| Exercise requirements |
Where a picture shows up in the listing below, omit it and output the rest exactly.

| Listed records |
_ _ _ _ _ _ _

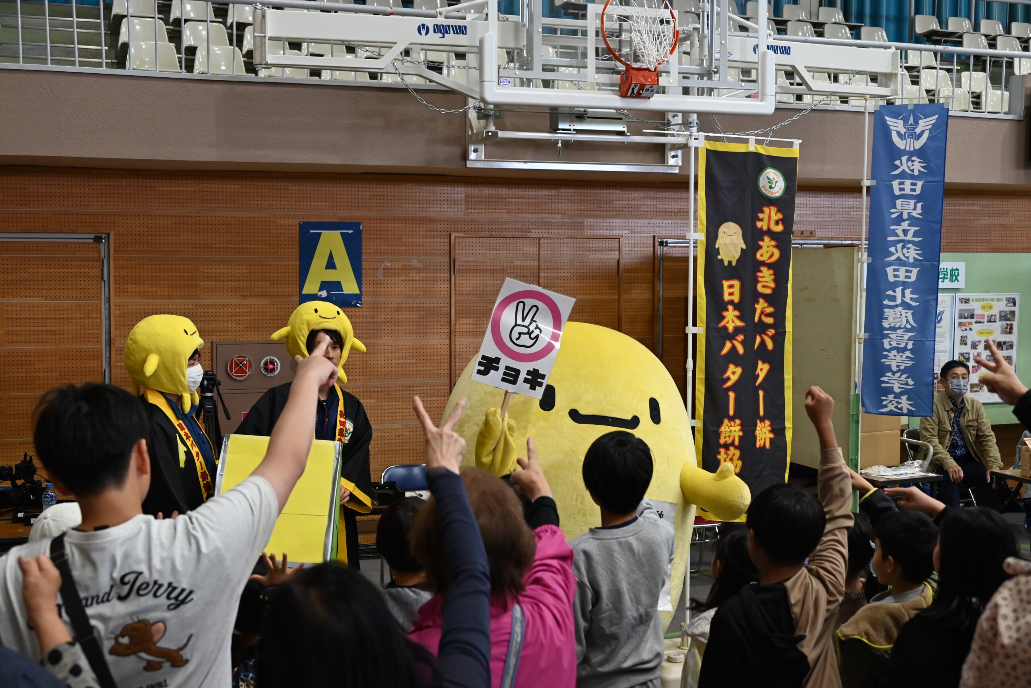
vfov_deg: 30.5
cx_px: 516
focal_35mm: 44
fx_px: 1261
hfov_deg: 44.5
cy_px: 344
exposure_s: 1/125
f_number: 5.3
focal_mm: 44
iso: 1600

_ _ _ _ _ _ _

| Solved exercise |
vfov_deg: 30.5
cx_px: 516
focal_35mm: 44
fx_px: 1261
hfov_deg: 44.5
cy_px: 344
exposure_s: 1/125
f_number: 5.3
focal_mm: 44
iso: 1600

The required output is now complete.